Tony Smith: Sculpture, Painting, Drawing, Matthew Marks Gallery (522 W. 22nd), New York, NY


 Tony Smith: Sculpture, Painting, Drawing  Matthew Marks Gallery (522 W. 22nd), New York, NY, MINUS SPACE

Installation view 

September 13 — October 25, 2008

The exhibition presents two large-scale sculptures, Willy (1962) and New Piece (1966), made in Smith’s signature steel, painted black. Accompanying these works is a set of twenty charcoal drawings from 1954 and a single 14-foot long black and white painting, both of which represent the artist’s largest works in their respective mediums. Together, the works in this exhibition illustrate the diverse nature of Smith’s oeuvre. Smith (1912-1980) is widely recognized as one of the most important and influential sculptors of his time. 

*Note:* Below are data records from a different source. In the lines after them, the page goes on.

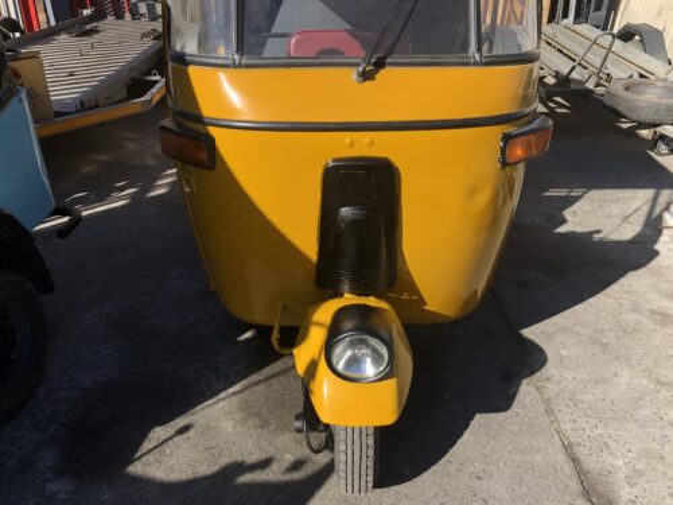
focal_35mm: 28
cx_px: 336
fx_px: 544
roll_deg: -3.7
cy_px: 252
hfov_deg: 63.4
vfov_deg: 49.7
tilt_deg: -30.0
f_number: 1.8
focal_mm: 3.99
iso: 20
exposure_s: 1/1043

Smith, who trained as an architect, often used complex mathematical building blocks to create the shapes for his sculptures. Willy (1962) combines shapes that are tetrahedral (four-sided solids whose sides are equilateral triangles) and octahedral (eight-sided solids). The title, suggested by Smith’s friend, the painter Paul Feeley, whose work is on view concurrently in our 24th Street gallery, comes from a character in Samuel Beckett’s 1961 play Happy Days. Beckett’s Willy crawls around the stage making only occasional noises. The title gives the work a figurative reference, rendering the horizontal element a leg. New Piece (1966) at first appears to be a cube drawn in perspective. Smith constructed the shape from twelve-sided modular units, called rhomboidal dodecahedrons. Muscular and monolithic, yet minimal and straightforward, the sculpture gives the viewer, as one early critic wrote, “a disquieting sensation…as if movement around the piece releases its potential energy.” Smith considered the issues of architecture, sculpture, painting, and drawing identical. The set of twenty drawings, made in 1954, are unique within his oeuvre and are exhibited here for the first time. Made several years before his first mature sculptures, the drawings from the fifties, as Robert Storr has written, “clearly played an important role in Smith’s transition from architect to sculptor.